> _Text_
......

Friday, February 14, 2014

Seems Like Science: Soggy isn't sexy

So Tuesday night I headed out for a run. I checked my phone, which said it was -15c/5f, and dressed what I thought was appropriately. I had a merino wool longsleeve shirt and socks, my usual winter jacket, hat, face cover/neck gaiter and a pair of polar fleece pants. I decided that since it wasn't -20c or anything, I could probably get away with just a pair of knicks (tights that come to just below the knee) instead of full longjohns under the pants.

I ran for a little less than an hour, and was a little amused when I finished to see that my legs had iced up on the outside of the fleece pants, but only on the outside above the knee.

I was distinctly less amused when I got out of my now-wet clothes after coming inside and discovered that my lower legs looked like this:

Son of a diddly!

For a few minutes I couldn't understand why this would happen - the air wasn't that cold and my legs hadn't actually been exposed since they'd had the fleece pants covering them, overlapping my socks. The knickers were just plain lycra/spandex stuff, not designed to provide insulation. What the actual hell had gone on to bring me dangerously near frostbite between my ankles and knees? How had my winter running know-how failed me?

......

> _Information provided_
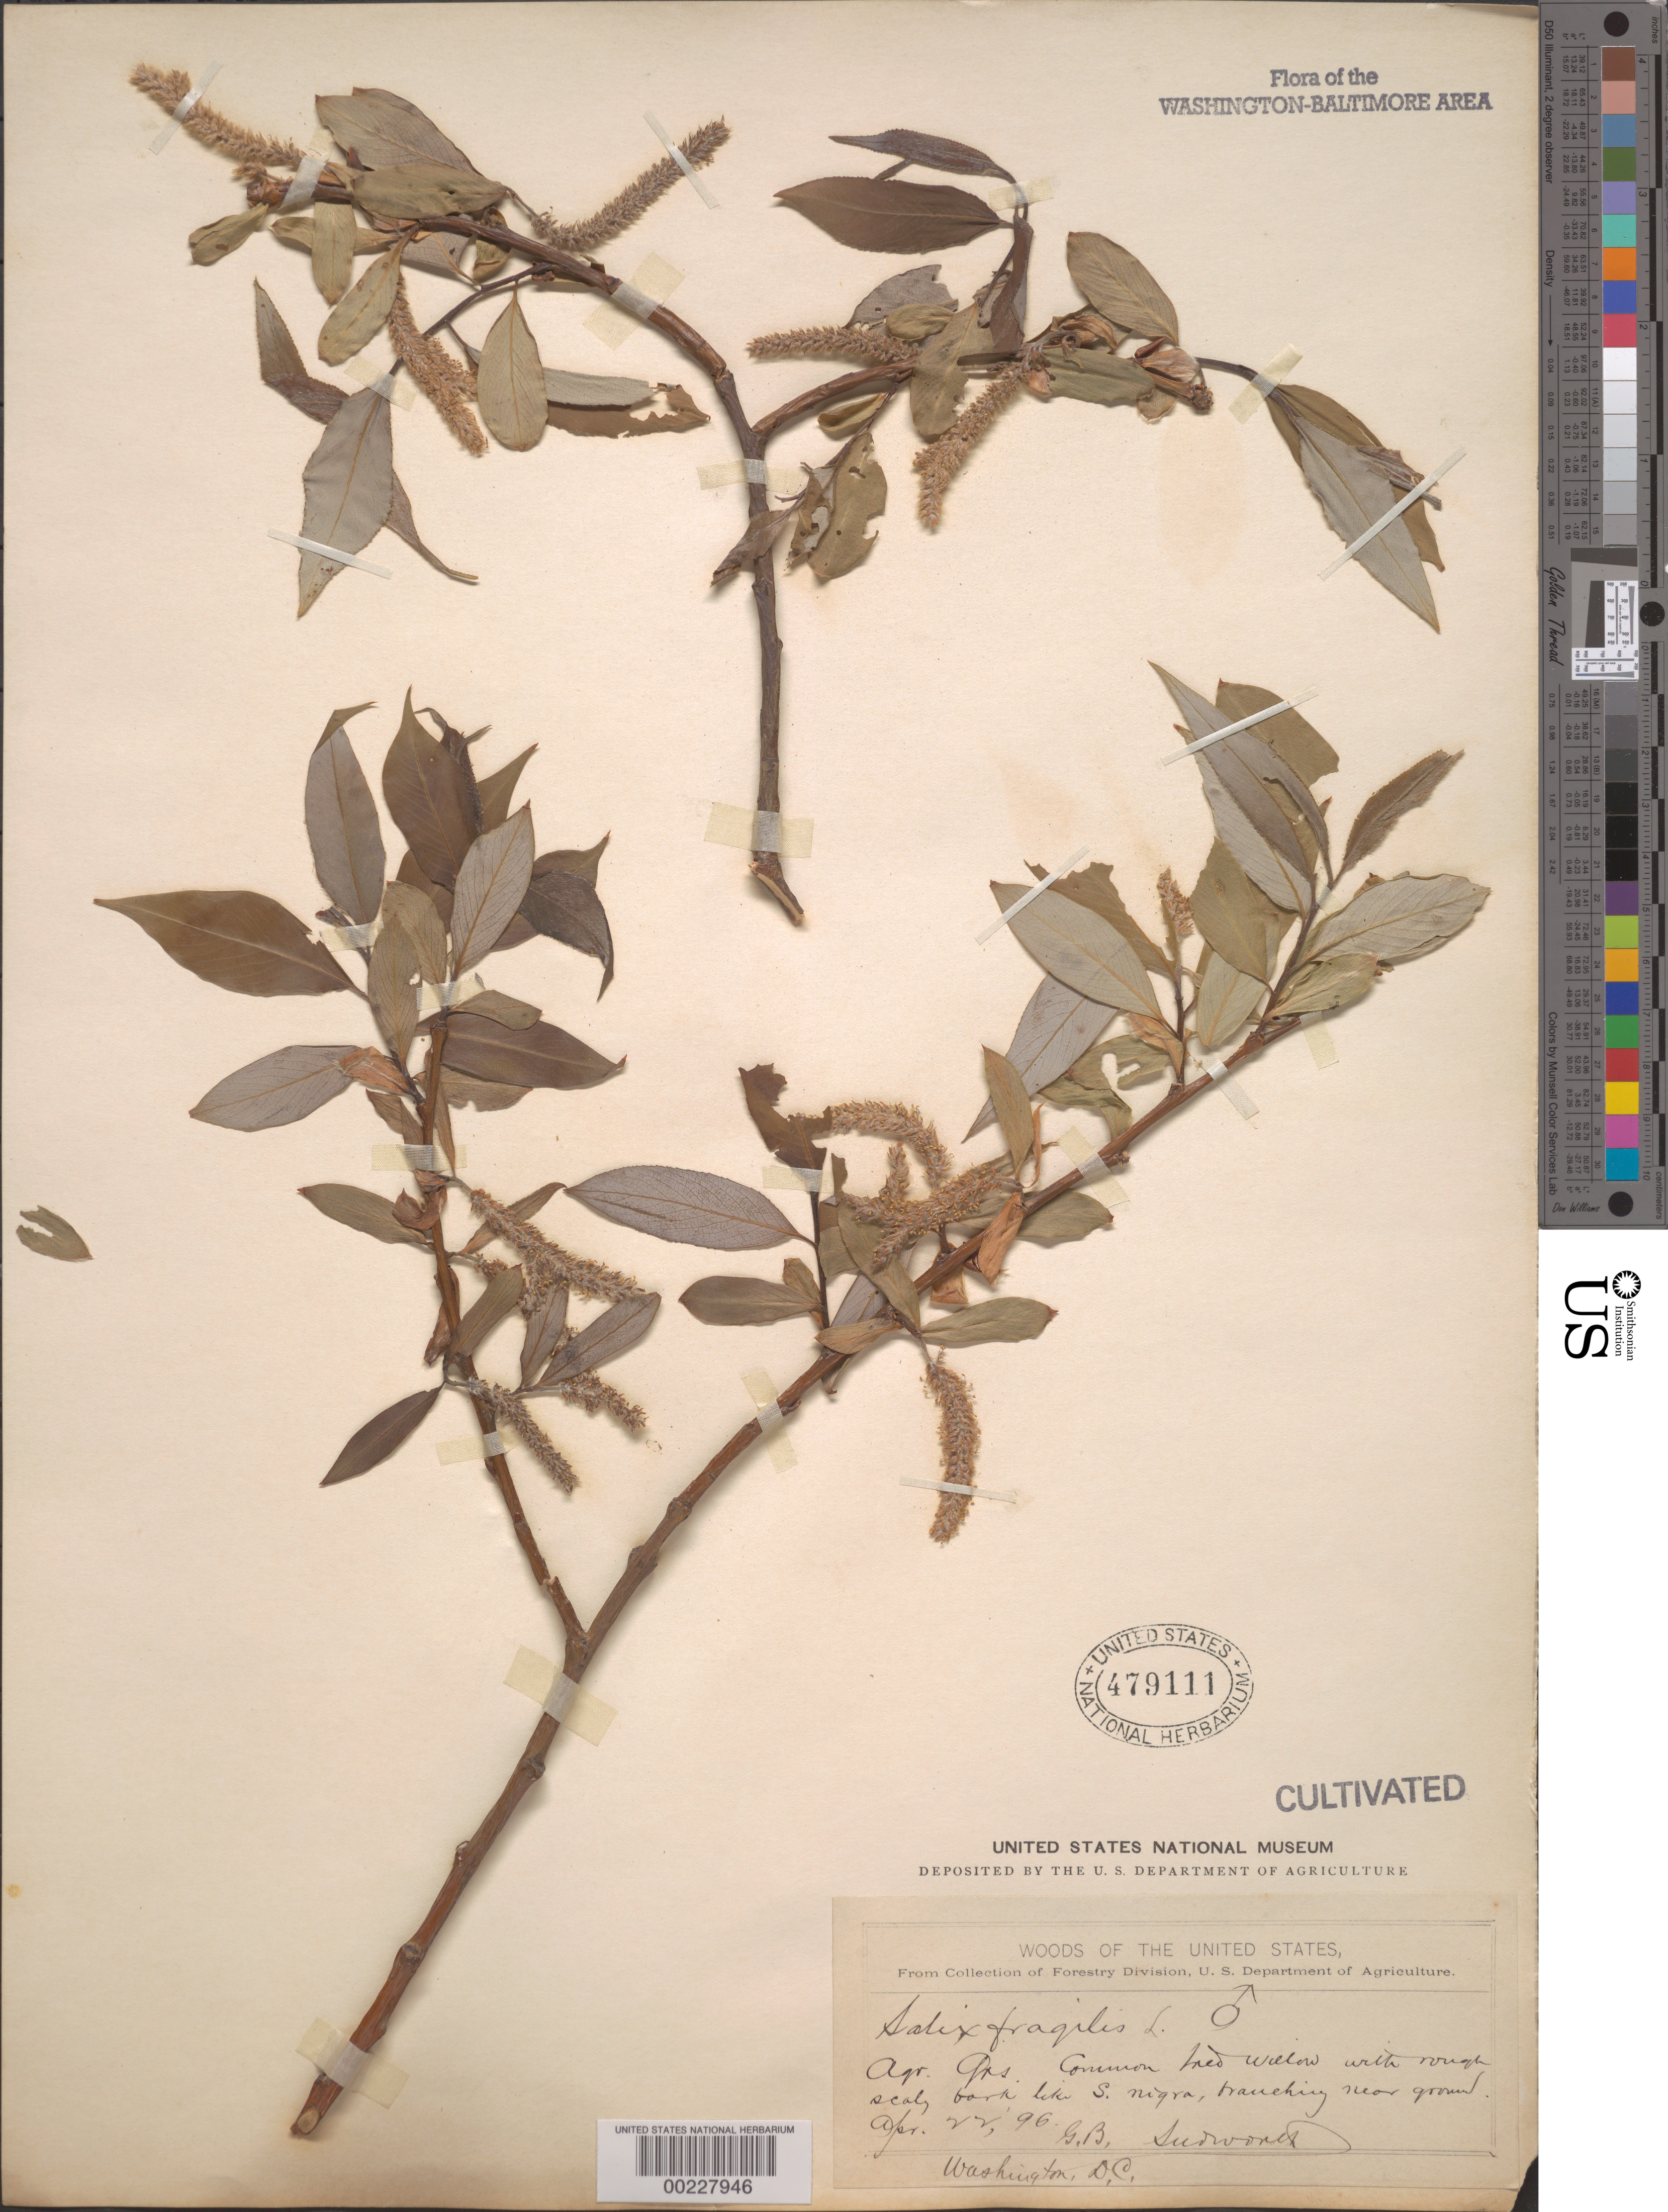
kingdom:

......

> _Exercise requirements_
• a. From the post about the winter run, list every item of clothing the writer wore on the run.
• b. Repeat the passage of the post about the winter run between "For a few minutes" and "know-how failed me?", inclusive.

> _Responses for each task_
• a.
- merino wool longsleeve shirt
- socks
- winter jacket
- hat
- face cover/neck gaiter
- polar fleece pants
- knicks

• b.
For a few minutes I couldn't understand why this would happen - the air wasn't that cold and my legs hadn't actually been exposed since they'd had the fleece pants covering them, overlapping my socks. The knickers were just plain lycra/spandex stuff, not designed to provide insulation. What the actual hell had gone on to bring me dangerously near frostbite between my ankles and knees? How had my winter running know-how failed me?